• Input material:
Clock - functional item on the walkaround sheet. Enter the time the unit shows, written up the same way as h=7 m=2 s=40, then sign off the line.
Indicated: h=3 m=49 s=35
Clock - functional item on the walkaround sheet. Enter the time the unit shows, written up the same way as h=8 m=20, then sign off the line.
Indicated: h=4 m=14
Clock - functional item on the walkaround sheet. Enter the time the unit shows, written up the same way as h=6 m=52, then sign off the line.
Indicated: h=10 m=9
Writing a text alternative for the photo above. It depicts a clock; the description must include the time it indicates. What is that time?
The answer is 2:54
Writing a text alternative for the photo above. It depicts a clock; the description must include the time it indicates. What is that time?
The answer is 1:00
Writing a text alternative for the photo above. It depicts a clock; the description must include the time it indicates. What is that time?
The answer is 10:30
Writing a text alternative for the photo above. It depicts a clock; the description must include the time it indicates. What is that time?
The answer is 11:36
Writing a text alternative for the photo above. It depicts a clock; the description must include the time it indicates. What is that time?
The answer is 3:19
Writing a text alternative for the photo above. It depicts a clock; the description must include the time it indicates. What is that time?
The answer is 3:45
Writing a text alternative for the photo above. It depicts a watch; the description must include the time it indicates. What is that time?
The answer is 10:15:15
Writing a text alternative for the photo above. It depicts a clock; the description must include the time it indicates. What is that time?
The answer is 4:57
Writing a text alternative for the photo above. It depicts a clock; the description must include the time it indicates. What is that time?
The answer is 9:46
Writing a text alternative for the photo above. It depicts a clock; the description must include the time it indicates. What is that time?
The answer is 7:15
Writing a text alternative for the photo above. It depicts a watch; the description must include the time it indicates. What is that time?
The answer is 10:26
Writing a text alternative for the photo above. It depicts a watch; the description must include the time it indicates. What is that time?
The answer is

• Exercise task:
Rename "text alternative" to "alt text" everywhere in the material above and give all of it again with nothing else changed.

• Response to this task:
Clock - functional item on the walkaround sheet. Enter the time the unit shows, written up the same way as h=7 m=2 s=40, then sign off the line.
Indicated: h=3 m=49 s=35
Clock - functional item on the walkaround sheet. Enter the time the unit shows, written up the same way as h=8 m=20, then sign off the line.
Indicated: h=4 m=14
Clock - functional item on the walkaround sheet. Enter the time the unit shows, written up the same way as h=6 m=52, then sign off the line.
Indicated: h=10 m=9
Writing a alt text for the photo above. It depicts a clock; the description must include the time it indicates. What is that time?
The answer is 2:54
Writing a alt text for the photo above. It depicts a clock; the description must include the time it indicates. What is that time?
The answer is 1:00
Writing a alt text for the photo above. It depicts a clock; the description must include the time it indicates. What is that time?
The answer is 10:30
Writing a alt text for the photo above. It depicts a clock; the description must include the time it indicates. What is that time?
The answer is 11:36
Writing a alt text for the photo above. It depicts a clock; the description must include the time it indicates. What is that time?
The answer is 3:19
Writing a alt text for the photo above. It depicts a clock; the description must include the time it indicates. What is that time?
The answer is 3:45
Writing a alt text for the photo above. It depicts a watch; the description must include the time it indicates. What is that time?
The answer is 10:15:15
Writing a alt text for the photo above. It depicts a clock; the description must include the time it indicates. What is that time?
The answer is 4:57
Writing a alt text for the photo above. It depicts a clock; the description must include the time it indicates. What is that time?
The answer is 9:46
Writing a alt text for the photo above. It depicts a clock; the description must include the time it indicates. What is that time?
The answer is 7:15
Writing a alt text for the photo above. It depicts a watch; the description must include the time it indicates. What is that time?
The answer is 10:26
Writing a alt text for the photo above. It depicts a watch; the description must include the time it indicates. What is that time?
The answer is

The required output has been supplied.